The tomato, not a root vegetable
How do they achieve this win-win-win? Firstly, preventing waste is a euphemism for exploiting it rather than dumping it into the river or wherever.
When one feeds a fish, about 80 percent of the feed turns into fish excretions, mostly feces; and while fish don’t urinate, they do secrete ammonia from their gills, Gross explains. (Note to self: Don’t kiss fish on the gills.) All that poo and ammonia goes into the water. If the waste isn’t removed, the fish will die.

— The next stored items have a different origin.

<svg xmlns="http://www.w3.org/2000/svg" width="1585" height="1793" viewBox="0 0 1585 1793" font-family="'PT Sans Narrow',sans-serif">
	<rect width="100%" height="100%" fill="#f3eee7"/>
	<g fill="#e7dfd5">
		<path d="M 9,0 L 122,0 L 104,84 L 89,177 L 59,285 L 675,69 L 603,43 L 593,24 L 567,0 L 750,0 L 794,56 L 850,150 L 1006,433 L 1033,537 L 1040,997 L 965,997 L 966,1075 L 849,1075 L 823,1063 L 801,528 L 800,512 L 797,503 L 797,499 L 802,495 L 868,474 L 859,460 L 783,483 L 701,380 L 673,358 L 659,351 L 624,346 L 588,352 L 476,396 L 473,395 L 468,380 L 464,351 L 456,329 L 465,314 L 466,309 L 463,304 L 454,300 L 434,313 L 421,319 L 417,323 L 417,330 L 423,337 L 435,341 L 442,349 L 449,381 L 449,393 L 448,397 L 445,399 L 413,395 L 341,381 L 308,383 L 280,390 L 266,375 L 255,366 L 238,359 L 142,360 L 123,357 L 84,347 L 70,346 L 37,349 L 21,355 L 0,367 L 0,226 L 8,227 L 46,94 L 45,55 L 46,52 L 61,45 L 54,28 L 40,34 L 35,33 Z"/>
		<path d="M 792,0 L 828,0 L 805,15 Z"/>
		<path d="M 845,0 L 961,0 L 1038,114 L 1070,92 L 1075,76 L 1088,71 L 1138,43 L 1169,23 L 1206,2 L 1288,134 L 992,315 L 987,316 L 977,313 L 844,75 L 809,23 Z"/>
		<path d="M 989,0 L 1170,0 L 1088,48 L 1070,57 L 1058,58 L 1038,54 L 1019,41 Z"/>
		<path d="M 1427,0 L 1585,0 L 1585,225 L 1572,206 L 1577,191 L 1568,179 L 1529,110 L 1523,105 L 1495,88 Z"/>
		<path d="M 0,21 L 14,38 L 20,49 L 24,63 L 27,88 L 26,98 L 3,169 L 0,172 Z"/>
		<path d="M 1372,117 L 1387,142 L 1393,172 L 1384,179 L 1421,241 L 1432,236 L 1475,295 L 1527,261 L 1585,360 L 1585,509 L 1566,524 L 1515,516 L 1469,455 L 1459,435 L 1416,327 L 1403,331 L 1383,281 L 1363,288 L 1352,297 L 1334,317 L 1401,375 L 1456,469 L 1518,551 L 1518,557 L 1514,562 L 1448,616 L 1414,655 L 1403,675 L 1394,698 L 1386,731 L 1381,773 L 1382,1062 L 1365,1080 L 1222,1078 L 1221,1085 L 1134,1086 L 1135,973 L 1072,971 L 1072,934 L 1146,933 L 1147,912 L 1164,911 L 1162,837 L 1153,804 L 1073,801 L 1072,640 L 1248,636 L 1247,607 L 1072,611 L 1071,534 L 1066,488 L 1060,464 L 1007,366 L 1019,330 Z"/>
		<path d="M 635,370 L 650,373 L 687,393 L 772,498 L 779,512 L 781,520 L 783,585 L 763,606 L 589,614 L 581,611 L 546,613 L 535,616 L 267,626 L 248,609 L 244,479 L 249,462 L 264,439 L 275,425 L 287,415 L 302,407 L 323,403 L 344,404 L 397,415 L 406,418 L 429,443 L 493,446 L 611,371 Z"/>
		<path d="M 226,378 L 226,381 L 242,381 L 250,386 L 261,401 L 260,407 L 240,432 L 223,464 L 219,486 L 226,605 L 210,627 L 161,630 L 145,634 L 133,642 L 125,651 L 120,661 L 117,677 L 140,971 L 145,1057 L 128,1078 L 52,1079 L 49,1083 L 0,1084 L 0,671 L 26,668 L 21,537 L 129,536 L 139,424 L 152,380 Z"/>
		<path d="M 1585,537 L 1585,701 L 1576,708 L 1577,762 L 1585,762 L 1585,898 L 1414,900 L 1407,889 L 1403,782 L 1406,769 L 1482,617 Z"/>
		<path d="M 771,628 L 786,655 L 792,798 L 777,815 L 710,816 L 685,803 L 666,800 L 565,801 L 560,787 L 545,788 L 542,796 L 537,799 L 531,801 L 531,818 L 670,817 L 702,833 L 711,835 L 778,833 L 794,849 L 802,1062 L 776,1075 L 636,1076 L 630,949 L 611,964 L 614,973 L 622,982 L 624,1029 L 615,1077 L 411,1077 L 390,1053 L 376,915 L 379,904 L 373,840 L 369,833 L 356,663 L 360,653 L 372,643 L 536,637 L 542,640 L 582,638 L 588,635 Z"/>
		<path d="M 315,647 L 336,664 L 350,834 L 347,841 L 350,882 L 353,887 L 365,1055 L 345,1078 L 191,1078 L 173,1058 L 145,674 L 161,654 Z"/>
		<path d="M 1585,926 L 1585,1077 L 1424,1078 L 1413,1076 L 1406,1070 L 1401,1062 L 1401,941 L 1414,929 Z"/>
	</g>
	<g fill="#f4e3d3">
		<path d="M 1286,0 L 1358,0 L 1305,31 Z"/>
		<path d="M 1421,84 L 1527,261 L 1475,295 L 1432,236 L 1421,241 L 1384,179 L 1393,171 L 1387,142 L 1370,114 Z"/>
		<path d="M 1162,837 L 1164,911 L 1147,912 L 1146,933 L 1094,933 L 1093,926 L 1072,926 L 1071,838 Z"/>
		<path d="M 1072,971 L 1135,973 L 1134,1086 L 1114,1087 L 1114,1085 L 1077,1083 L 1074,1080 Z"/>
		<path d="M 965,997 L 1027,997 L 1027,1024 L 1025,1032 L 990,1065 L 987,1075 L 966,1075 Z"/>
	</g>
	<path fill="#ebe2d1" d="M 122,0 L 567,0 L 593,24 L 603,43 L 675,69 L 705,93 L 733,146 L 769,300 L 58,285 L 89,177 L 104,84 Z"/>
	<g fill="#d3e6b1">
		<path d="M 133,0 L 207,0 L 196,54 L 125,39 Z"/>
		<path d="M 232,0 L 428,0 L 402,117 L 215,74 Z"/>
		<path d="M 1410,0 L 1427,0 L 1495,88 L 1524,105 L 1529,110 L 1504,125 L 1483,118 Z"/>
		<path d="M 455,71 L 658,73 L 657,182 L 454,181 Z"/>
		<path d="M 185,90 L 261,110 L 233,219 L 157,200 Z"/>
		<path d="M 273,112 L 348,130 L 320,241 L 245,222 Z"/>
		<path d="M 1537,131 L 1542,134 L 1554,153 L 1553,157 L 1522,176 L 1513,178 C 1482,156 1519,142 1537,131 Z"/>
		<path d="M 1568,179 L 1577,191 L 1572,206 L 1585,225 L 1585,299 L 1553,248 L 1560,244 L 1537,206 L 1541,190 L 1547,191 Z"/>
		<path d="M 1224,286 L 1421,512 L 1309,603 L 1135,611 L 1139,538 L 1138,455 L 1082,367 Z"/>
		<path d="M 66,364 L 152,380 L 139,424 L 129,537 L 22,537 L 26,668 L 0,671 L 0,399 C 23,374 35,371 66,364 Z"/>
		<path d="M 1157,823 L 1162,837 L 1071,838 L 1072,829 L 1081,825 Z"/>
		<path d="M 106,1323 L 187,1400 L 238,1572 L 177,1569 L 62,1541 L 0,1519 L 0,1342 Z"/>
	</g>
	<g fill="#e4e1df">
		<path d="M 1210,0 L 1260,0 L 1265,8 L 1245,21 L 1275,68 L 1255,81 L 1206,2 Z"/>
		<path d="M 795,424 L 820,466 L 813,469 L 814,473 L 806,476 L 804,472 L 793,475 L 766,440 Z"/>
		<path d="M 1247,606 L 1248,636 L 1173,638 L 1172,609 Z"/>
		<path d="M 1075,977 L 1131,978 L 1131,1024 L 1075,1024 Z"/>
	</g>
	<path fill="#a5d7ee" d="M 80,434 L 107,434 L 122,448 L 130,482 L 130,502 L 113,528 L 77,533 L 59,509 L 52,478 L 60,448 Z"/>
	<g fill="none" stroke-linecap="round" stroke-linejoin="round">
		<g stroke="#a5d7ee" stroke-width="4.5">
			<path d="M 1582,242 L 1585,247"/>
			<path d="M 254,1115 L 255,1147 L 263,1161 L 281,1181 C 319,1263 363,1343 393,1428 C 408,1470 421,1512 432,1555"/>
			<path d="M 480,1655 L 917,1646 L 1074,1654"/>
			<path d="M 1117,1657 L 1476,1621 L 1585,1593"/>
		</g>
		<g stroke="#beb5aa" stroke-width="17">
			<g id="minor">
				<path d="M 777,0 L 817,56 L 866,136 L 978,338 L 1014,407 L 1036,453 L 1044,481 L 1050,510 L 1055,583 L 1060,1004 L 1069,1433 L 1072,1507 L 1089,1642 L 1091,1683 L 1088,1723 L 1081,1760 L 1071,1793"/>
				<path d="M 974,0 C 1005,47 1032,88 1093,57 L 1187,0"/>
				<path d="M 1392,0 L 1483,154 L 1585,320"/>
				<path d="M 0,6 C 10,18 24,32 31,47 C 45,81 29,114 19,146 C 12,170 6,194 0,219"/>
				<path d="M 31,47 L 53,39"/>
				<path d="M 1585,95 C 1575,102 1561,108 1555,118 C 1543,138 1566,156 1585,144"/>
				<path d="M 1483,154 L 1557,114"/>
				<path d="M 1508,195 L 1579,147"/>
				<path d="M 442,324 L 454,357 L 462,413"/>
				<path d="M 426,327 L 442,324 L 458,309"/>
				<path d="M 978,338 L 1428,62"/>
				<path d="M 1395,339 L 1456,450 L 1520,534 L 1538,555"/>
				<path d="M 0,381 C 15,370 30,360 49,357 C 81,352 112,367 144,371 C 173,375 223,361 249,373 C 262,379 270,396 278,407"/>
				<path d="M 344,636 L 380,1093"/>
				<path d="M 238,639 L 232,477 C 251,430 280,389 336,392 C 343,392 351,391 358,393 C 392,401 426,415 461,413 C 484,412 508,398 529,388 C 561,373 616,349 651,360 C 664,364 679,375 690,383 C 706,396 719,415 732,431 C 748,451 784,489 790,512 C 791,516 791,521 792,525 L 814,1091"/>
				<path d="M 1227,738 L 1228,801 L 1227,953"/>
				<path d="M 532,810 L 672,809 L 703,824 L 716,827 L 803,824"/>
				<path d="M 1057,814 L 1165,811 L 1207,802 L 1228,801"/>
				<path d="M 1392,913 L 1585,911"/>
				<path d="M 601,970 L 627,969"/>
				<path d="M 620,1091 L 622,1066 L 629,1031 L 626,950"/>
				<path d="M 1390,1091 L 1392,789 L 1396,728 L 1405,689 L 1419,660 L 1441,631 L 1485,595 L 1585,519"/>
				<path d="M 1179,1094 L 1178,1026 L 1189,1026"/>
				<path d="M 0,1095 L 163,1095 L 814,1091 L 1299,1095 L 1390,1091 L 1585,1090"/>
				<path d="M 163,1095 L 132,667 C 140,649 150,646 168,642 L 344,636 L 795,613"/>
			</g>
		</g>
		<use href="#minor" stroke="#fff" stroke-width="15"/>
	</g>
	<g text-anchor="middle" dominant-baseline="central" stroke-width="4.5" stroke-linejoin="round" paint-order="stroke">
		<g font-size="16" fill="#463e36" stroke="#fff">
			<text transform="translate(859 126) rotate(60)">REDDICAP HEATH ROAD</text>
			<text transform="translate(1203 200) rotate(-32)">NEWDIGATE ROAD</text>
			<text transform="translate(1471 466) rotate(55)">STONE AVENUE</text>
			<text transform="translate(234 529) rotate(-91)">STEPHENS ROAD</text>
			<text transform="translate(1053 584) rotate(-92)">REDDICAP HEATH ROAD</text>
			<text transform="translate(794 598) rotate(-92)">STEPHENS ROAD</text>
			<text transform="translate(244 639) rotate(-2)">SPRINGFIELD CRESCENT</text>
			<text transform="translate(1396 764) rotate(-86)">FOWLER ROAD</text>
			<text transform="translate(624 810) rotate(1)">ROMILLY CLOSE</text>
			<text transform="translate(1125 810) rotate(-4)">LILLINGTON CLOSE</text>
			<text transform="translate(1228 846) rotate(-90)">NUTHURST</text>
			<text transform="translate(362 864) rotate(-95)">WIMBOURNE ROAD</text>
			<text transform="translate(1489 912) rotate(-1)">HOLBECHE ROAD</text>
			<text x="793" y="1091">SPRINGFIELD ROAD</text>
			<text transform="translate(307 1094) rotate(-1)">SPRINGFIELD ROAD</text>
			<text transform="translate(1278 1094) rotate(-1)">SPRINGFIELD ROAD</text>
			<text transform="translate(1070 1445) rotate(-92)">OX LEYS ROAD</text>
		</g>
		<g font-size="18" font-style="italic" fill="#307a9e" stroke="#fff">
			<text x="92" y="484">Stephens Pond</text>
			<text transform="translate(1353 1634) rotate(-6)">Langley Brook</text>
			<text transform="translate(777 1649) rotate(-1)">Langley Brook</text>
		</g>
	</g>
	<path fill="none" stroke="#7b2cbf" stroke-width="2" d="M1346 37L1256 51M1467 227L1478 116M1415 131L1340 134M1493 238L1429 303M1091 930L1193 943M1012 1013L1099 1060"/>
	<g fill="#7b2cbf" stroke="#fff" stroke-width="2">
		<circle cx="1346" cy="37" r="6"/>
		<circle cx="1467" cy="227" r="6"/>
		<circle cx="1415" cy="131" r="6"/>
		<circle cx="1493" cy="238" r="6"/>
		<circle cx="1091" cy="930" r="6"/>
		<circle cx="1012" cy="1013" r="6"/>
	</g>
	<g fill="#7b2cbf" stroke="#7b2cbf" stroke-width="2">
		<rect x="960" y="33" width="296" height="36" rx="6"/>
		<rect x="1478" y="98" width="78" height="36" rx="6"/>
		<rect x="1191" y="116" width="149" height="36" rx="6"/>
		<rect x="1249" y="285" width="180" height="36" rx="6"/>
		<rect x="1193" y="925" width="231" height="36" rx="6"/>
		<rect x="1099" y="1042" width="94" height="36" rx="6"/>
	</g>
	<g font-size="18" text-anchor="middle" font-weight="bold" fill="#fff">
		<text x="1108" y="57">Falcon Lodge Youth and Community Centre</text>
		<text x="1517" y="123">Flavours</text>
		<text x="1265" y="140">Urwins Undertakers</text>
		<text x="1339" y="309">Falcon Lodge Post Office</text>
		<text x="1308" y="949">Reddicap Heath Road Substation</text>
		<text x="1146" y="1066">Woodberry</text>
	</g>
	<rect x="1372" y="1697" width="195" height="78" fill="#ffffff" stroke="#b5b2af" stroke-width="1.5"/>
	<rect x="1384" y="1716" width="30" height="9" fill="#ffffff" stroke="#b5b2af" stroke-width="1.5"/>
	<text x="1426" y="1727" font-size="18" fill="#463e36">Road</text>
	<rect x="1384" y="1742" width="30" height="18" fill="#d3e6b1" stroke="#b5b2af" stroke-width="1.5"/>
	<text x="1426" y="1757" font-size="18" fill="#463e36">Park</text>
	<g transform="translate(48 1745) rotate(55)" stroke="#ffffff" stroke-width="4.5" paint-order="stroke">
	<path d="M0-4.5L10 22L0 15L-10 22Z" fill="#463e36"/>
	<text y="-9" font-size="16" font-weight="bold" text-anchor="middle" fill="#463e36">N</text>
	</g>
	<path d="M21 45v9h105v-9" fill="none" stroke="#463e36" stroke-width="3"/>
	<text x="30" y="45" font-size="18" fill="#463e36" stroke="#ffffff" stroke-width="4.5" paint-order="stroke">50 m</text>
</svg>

Typical aquaculture (fish farming) handles the its effluent water like wastewater that has to be treated . A key innovation of the new system is to unleash anaerobic bacteria (don’t need oxygen) on the fish wastewater and let them eat it. By doing so, the bacteria convert the excrement into methane, which is a greenhouse gas when “wild” and an energy source when “tame”. Nutrients from the poo are returned to the water and used to fertilize the vegetables where while methane is exploited for energy to run the system. Ta da!
Now for the plants. Take a tomato plant. We don’t eat the stems, roots and leaves. Why throw them out when they can be exploited?
Thusly, Gross claims, with the same amount of fish feed as provided to a conventional aquaponics system, they can produce about three times more vegetables. Note that a closed loop system like they envision, if scaled up, would theoretically produce a lot more veg than fish.
“Theoretically – we haven’t done this to scale yet – if we grow not 50 kilograms of fish like here in lab but about a ton, we would get enough energy to support the whole system, with no need to tap the grid,” he elaborates.
This is all still quite theoretical because it’s being done small-scale in the lab at the Sde Boker research facility. The team estimates that for the intensive process to be economically feasible, they have to grow not 50 kilos of fish but at least six tons.
How closed is this loop, anyway? Almost, as said – there is some water loss from the plants’ transpiration and the scientists have to augment the fish feed with some minor elements, he adds, which is the case in all aquaponics systems. But hopefully, if done to scale, the system can operate without connection to the grid, a major potential savings.
What needs to happen to move beyond potential? “Just do it,” he answers. “The one thing we need is somebody to say, ‘I want to grow 6 tons of fish’ – I don’t have the capacity or funding.”
Vaguely cognizant of the difficulties involved in keeping saltwater fish as pets, one wonders if this closed loop system would be only be appropriate for freshwater fish. Anyway, what veg would grow in seawater? But Gross says the exact same can be done with fish living in brackish water and it’s theoretically doable with ocean fish as well. One wouldn’t grow lettuce in seawater but could grow halophytes like algae or even glasswort, which grows naturally in salt marshes and is popular as a raw green garnish or cooked vegetable.
Gross believes the methodology to be humane, noting that there is no measurement for inhumanity but their fish are being grown at a much lower crowding level than schooling density – about 100 kilos of fish mass per cubic meter of water.
“We can measure their physiological parameters and growth rates to make sure they’re thriving. We see that they are,” he says. Grown in a closed, controlled environment and away from large water bodies, the chances of the fish contracting disease are very small, he adds.
And in contrast to fish farms in the sea, their system is not prone to marine parasite infection. There is, simply, no water around them.